GIVEN ENTRIES:

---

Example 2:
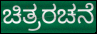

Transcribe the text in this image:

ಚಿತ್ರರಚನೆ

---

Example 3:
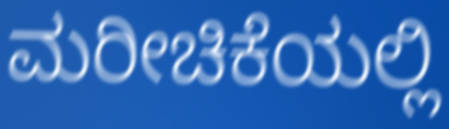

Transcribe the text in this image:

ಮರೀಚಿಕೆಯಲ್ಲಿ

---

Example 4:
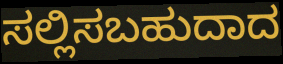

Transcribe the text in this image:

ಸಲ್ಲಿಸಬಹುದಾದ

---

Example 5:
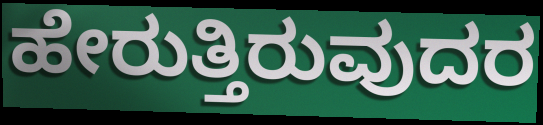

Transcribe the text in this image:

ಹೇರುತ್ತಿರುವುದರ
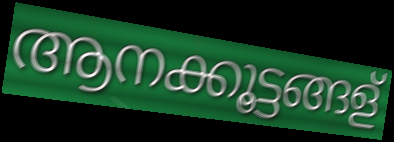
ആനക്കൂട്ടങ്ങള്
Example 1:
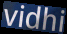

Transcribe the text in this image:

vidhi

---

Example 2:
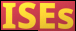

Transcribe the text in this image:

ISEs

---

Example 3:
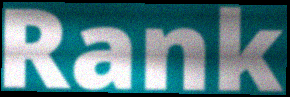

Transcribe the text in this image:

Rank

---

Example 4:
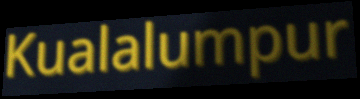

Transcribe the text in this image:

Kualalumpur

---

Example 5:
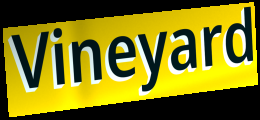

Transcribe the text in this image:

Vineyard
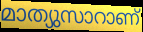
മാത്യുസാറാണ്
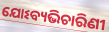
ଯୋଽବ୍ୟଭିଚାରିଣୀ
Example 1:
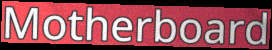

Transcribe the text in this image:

EXERCISE INSTRUCTIONS: Could you reproduce the data above exactly, without its pictures?

SOLUTION TO THIS PROBLEM:
---

Example 2:

Transcribe the text in this image:

ಚಿತ್ರರಚನೆ

---

Example 3:

Transcribe the text in this image:

ಮರೀಚಿಕೆಯಲ್ಲಿ

---

Example 4:

Transcribe the text in this image:

ಸಲ್ಲಿಸಬಹುದಾದ

---

Example 5:

Transcribe the text in this image:

ಹೇರುತ್ತಿರುವುದರ
ആനക്കൂട്ടങ്ങള്
Example 1:

Transcribe the text in this image:

vidhi

---

Example 2:

Transcribe the text in this image:

ISEs

---

Example 3:

Transcribe the text in this image:

Rank

---

Example 4:

Transcribe the text in this image:

Kualalumpur

---

Example 5:

Transcribe the text in this image:

Vineyard
മാത്യുസാറാണ്
ଯୋଽବ୍ୟଭିଚାରିଣୀ
Example 1:

Transcribe the text in this image:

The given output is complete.